A StreetEasy report in April said inventory was higher.
Getty Images

In April, according to a market report from the listings portal StreetEasy that uses different metrics, home sales moved fast. That month, the median city home spent 46 days listed for sale, 20 days fewer than in April 2021. That also came with increased prices. In April, the median asking price for a home in the city rose to $995,000 — a nearly 5% year-over-year climb.

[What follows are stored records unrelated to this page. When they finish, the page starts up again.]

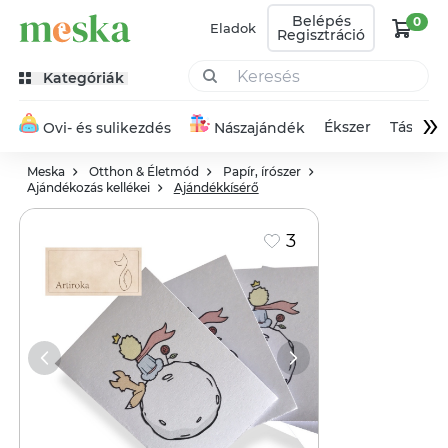
Belépés
0
Eladok
Regisztráció
Kategóriák
»
Ékszer
Táska
Ovi- és sulikezdés
Nászajándék
Meska
Otthon & Életmód
Papír, írószer
Ajándékozás kellékei
Ajándékkísérő
3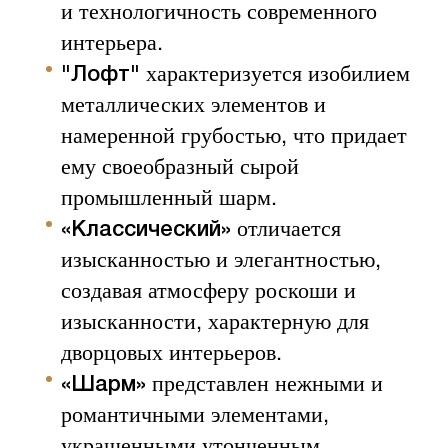
и технологичность современного
интерьера.
характеризуется изобилием
"Лофт"
металлических элементов и
намеренной грубостью, что придает
ему своеобразный сырой
промышленный шарм.
отличается
«Классический»
изысканностью и элегантностью,
создавая атмосферу роскоши и
изысканности, характерную для
дворцовых интерьеров.
представлен нежными и
«Шарм»
романтичными элементами,
украшенными утонченным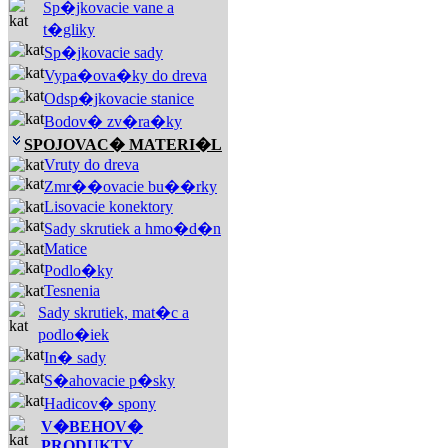
Sp�jkovacie vane a
t�gliky
Sp�jkovacie sady
Vypa�ova�ky do dreva
Odsp�jkovacie stanice
Bodov� zv�ra�ky
SPOJOVAC� MATERI�L
Vruty do dreva
Zmr��ovacie bu��rky
Lisovacie konektory
Sady skrutiek a hmo�d�n
Matice
Podlo�ky
Tesnenia
Sady skrutiek, mat�c a
podlo�iek
In� sady
S�ahovacie p�sky
Hadicov� spony
V�BEHOV�
PRODUKTY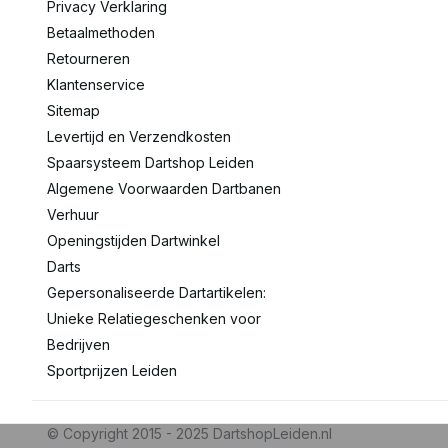
Privacy Verklaring
Betaalmethoden
Retourneren
Klantenservice
Sitemap
Levertijd en Verzendkosten
Spaarsysteem Dartshop Leiden
Algemene Voorwaarden Dartbanen
Verhuur
Openingstijden Dartwinkel
Darts
Gepersonaliseerde Dartartikelen:
Unieke Relatiegeschenken voor
Bedrijven
Sportprijzen Leiden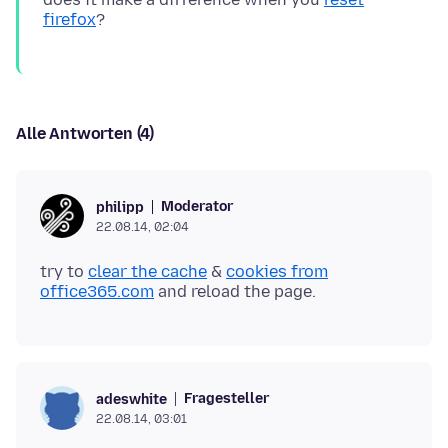
firefox
Alle Antworten (4)
Moderator
philipp
22.08.14, 02:04
try to
clear the cache
&
cookies from
office365.com
Fragesteller
adeswhite
22.08.14, 03:01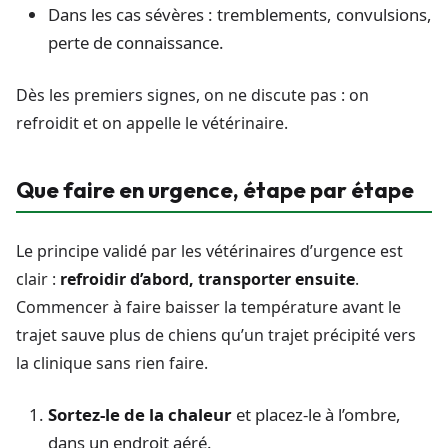
Dans les cas sévères : tremblements, convulsions,
perte de connaissance.
Dès les premiers signes, on ne discute pas : on
refroidit et on appelle le vétérinaire.
Que faire en urgence, étape par étape
Le principe validé par les vétérinaires d’urgence est
clair :
refroidir d’abord, transporter ensuite
.
Commencer à faire baisser la température avant le
trajet sauve plus de chiens qu’un trajet précipité vers
la clinique sans rien faire.
Sortez-le de la chaleur
et placez-le à l’ombre,
dans un endroit aéré.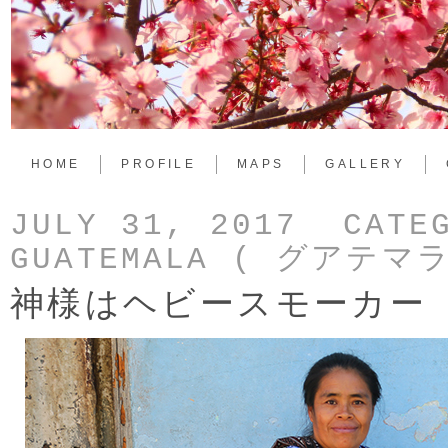
HOME
PROFILE
MAPS
GALLERY
JULY 31, 2017 CATE
GUATEMALA ( グアテマラ
神様はヘビースモーカー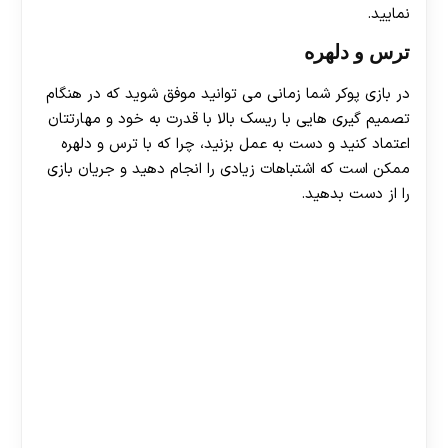
نمایید.
ترس و دلهره
در بازی پوکر شما زمانی می توانید موفق شوید که در هنگام
تصمیم گیری هایی با ریسک بالا با قدرت به خود و مهارتتان
اعتماد کنید و دست به عمل بزنید، چرا که با ترس و دلهره
ممکن است که اشتباهات زیادی را انجام دهید و جریان بازی
را از دست بدهید.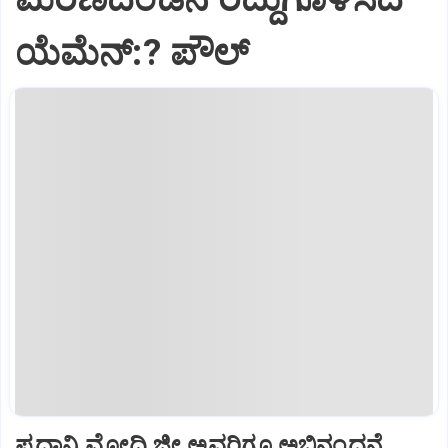
ಯೆಮೆನ್:? ಪೌಲ್
ಪ್ರಧಾನಿ ಮೋದಿ ಜೀ ಅವರಿಗೂ ಅಭಿನಂದನೆ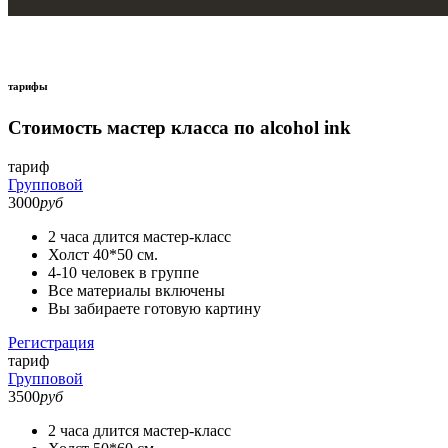
тарифы
Стоимость мастер класса по alcohol ink
тариф
Групповой
3000
руб
2 часа длится мастер-класс
Холст 40*50 см.
4-10 человек в группе
Все материалы включены
Вы забираете готовую картину
Регистрация
тариф
Групповой
3500
руб
2 часа длится мастер-класс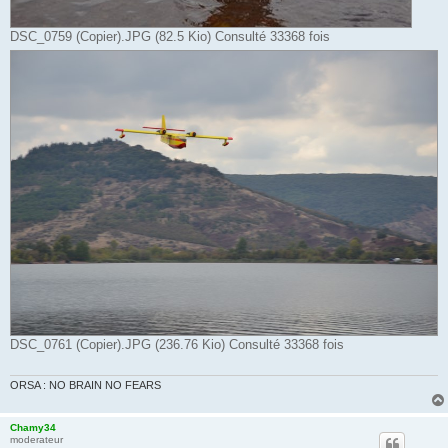
DSC_0759 (Copier).JPG (82.5 Kio) Consulté 33368 fois
DSC_0761 (Copier).JPG (236.76 Kio) Consulté 33368 fois
ORSA : NO BRAIN NO FEARS
Chamy34
moderateur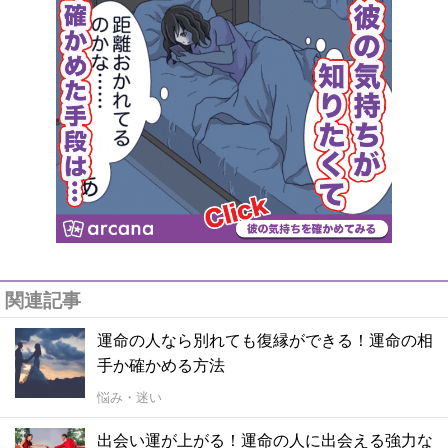
関連記事
運命の人なら別れても復縁ができる！運命の相
手か確かめる方法
悩み・迷い
出会い運が上がる！運命の人に出会える強力な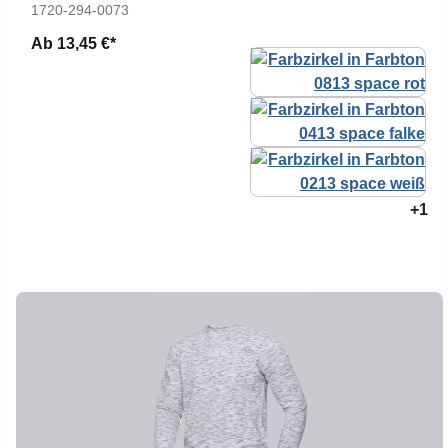
1720-294-0073
Ab
13,45 €*
+1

And in Manhattan alone, a total of 1,525 units entered contract that month, a number that hadn’t been seen since May 2013. At that time, StreetEasy noted, there was good inventory — a total of 19,000 homes for sale in the city, just shy of the 2019 high of 20,735 when the market was slow.

In May, according to Elliman, there were 953 new listings for all three of these housing types, up less than 1% year-over-year from 948 last May.

Across the East River, signed contracts for Brooklyn single-family homes, condos and co-ops fell annually for the first time in three months — though new listings posted a slight 1.7% increase to 241 from 237 year-over-year.

Contracts for co-ops in the borough of Kings fell 6.3% to 177 from 189, while for condos they slipped 6% annually to 299 from 318. Even bigger, the decline in contracts signed for one- to three-family residences: a 13.2% drop to 165 from 190.

“The narrative of ‘low supply is retraining sales’ is now combined with ‘the spike in rates is also creating a drag on demand,’ the report’s author, appraiser Jonathan Miller of Miller Samuel told Crain’s. “It accelerates the affordability challenge that low supply has created.”